• WHAT THE TASK ASKS:
What appears from the first line of the records below through the line containing "Domain entities and value objects, owner: Patricia" must be reproduced verbatim.

STUDY MATERIAL section start

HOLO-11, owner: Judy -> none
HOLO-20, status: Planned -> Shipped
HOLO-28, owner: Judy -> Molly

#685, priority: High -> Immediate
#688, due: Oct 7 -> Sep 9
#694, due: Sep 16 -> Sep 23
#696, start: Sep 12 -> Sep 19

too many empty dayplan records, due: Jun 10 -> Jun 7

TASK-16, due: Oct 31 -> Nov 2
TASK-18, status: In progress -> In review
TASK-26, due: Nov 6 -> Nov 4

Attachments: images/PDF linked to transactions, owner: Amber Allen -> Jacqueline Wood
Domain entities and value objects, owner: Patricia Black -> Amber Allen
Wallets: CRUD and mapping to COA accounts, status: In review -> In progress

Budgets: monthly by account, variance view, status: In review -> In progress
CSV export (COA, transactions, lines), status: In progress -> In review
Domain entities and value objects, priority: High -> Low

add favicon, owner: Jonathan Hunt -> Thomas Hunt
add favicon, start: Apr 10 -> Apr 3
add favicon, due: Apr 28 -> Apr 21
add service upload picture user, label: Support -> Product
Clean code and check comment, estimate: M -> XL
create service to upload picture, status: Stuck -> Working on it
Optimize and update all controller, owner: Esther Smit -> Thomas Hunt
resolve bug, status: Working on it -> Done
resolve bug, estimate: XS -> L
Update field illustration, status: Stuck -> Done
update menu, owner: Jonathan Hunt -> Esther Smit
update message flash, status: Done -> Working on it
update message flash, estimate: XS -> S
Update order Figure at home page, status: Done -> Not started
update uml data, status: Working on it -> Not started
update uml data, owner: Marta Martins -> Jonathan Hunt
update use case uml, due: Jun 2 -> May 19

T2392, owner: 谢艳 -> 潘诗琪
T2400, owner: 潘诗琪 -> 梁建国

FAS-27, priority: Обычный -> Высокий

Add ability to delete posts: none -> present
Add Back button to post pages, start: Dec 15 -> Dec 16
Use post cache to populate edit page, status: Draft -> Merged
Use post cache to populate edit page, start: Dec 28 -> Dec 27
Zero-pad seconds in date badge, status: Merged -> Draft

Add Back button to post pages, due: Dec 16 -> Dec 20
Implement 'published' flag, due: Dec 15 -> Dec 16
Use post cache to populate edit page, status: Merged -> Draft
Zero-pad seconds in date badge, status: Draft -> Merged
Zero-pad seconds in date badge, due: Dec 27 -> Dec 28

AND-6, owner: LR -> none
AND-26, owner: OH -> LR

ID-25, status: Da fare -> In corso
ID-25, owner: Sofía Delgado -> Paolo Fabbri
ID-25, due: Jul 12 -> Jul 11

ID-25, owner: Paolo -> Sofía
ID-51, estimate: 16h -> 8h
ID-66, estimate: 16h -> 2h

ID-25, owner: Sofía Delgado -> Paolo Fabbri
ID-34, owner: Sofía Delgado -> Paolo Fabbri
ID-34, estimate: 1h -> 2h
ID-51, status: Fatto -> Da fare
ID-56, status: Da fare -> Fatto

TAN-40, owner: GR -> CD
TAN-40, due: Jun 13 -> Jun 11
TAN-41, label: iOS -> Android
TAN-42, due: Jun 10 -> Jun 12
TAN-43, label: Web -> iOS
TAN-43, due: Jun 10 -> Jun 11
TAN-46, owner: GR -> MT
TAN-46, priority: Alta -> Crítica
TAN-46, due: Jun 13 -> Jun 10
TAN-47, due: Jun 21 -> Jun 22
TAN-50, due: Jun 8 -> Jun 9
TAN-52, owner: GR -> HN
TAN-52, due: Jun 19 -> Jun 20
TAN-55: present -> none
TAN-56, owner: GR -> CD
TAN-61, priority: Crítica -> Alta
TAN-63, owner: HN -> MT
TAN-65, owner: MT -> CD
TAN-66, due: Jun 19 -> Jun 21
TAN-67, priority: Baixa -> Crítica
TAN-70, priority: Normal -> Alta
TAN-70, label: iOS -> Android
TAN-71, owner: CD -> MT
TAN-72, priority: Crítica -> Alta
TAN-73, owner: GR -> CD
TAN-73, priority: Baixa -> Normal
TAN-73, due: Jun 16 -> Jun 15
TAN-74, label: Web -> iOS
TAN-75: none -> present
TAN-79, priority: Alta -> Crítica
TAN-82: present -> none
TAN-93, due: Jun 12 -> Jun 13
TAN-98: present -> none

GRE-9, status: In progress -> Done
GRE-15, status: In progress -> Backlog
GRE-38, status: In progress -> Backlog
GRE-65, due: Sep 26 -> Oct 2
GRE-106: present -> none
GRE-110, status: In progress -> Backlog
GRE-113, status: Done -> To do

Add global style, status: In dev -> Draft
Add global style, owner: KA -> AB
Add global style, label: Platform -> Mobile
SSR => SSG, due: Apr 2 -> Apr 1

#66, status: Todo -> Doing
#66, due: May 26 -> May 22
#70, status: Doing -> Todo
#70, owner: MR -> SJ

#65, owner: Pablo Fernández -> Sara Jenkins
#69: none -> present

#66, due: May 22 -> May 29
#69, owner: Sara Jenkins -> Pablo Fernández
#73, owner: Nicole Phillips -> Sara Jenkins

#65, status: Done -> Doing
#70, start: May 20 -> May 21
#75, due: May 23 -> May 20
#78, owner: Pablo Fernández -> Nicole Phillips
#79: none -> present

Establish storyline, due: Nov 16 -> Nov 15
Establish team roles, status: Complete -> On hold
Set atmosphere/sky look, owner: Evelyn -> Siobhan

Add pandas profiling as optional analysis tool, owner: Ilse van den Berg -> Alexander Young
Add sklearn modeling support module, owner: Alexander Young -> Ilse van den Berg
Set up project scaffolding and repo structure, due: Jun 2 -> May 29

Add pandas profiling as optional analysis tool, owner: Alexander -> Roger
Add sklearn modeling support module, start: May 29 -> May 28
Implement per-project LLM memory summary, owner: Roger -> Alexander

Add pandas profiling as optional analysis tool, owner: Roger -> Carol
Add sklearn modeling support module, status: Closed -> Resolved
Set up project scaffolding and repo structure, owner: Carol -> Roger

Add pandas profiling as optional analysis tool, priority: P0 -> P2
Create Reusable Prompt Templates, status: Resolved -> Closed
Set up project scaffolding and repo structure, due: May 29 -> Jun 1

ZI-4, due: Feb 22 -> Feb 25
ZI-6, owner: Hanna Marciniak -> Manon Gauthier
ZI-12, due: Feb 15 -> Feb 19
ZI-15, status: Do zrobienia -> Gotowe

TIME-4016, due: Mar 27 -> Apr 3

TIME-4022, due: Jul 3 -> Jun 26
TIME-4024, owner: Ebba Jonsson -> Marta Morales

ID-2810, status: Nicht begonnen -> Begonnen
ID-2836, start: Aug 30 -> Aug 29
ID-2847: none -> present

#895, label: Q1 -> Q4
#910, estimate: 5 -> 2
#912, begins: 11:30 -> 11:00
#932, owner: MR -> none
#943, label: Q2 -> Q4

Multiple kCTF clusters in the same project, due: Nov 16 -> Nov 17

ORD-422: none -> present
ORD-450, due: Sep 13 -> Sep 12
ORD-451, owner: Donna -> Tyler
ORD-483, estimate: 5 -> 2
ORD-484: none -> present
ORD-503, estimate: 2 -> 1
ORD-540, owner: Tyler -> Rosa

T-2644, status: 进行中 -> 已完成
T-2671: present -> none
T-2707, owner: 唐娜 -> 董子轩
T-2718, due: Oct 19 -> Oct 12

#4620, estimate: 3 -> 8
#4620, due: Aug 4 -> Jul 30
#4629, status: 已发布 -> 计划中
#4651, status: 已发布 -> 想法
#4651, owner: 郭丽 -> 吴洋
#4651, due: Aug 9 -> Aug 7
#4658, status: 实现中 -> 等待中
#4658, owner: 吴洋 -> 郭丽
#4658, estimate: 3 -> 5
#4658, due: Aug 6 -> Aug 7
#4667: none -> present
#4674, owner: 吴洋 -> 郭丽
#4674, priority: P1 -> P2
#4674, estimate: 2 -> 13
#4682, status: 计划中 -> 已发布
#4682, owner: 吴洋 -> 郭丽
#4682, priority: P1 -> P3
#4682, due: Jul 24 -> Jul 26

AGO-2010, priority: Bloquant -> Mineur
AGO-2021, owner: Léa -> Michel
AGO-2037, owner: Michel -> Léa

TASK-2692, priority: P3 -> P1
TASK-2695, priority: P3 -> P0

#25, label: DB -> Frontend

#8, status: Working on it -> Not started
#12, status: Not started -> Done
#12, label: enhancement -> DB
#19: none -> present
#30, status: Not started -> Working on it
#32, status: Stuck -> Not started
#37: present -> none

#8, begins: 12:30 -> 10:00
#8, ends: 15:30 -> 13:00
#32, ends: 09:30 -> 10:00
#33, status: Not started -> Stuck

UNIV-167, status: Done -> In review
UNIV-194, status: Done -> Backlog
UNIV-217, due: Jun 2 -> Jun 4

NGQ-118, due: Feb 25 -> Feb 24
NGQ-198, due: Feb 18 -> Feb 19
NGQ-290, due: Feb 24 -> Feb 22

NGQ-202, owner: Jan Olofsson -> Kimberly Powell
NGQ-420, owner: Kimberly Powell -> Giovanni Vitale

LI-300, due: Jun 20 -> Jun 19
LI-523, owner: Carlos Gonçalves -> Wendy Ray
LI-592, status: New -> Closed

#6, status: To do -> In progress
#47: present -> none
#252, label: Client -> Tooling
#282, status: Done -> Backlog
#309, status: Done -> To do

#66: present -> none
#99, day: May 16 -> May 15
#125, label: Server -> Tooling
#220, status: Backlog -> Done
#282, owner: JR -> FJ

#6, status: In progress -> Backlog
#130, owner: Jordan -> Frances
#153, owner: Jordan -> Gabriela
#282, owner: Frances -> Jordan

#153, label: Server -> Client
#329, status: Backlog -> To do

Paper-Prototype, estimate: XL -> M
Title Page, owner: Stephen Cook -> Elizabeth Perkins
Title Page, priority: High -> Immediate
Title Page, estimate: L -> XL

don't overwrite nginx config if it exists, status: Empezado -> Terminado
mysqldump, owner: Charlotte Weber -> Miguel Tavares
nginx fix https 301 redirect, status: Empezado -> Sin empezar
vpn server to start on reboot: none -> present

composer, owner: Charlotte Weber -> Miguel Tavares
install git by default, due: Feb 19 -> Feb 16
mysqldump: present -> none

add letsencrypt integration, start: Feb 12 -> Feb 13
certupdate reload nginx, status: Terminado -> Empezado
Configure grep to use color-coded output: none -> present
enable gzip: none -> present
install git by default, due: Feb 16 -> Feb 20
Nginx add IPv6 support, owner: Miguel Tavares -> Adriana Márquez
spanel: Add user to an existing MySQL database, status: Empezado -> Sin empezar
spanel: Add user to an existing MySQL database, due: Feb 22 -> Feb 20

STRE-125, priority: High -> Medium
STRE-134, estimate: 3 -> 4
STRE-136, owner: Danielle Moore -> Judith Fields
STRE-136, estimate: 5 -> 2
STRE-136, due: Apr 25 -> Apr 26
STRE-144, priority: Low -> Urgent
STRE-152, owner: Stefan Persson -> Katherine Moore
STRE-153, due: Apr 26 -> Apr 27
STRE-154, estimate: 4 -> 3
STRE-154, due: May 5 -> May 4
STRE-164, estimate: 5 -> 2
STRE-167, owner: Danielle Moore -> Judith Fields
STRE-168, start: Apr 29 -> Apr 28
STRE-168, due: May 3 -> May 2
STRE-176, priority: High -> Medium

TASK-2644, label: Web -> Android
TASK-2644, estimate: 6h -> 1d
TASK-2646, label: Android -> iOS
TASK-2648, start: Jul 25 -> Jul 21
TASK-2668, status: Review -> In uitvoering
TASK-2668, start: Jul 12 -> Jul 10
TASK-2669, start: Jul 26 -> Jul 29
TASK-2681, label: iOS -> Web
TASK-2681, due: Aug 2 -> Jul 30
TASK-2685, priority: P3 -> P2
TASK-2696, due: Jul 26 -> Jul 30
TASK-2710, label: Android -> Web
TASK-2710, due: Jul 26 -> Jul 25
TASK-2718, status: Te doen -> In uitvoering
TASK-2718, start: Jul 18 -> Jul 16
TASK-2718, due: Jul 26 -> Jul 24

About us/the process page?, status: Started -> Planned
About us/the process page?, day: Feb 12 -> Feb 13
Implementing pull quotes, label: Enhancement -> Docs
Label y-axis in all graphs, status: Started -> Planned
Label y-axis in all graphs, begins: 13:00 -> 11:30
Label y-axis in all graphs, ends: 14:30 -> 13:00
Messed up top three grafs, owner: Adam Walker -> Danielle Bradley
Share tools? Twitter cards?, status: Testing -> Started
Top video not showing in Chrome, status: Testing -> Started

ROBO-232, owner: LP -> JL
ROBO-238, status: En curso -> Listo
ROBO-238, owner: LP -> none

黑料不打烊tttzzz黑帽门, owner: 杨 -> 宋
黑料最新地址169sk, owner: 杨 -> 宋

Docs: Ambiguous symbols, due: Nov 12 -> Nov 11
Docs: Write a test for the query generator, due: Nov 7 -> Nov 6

STUDY MATERIAL section end

• EXERCISE RESPONSE:
HOLO-11, owner: Judy -> none
HOLO-20, status: Planned -> Shipped
HOLO-28, owner: Judy -> Molly

#685, priority: High -> Immediate
#688, due: Oct 7 -> Sep 9
#694, due: Sep 16 -> Sep 23
#696, start: Sep 12 -> Sep 19

too many empty dayplan records, due: Jun 10 -> Jun 7

TASK-16, due: Oct 31 -> Nov 2
TASK-18, status: In progress -> In review
TASK-26, due: Nov 6 -> Nov 4

Attachments: images/PDF linked to transactions, owner: Amber Allen -> Jacqueline Wood
Domain entities and value objects, owner: Patricia Black -> Amber Allen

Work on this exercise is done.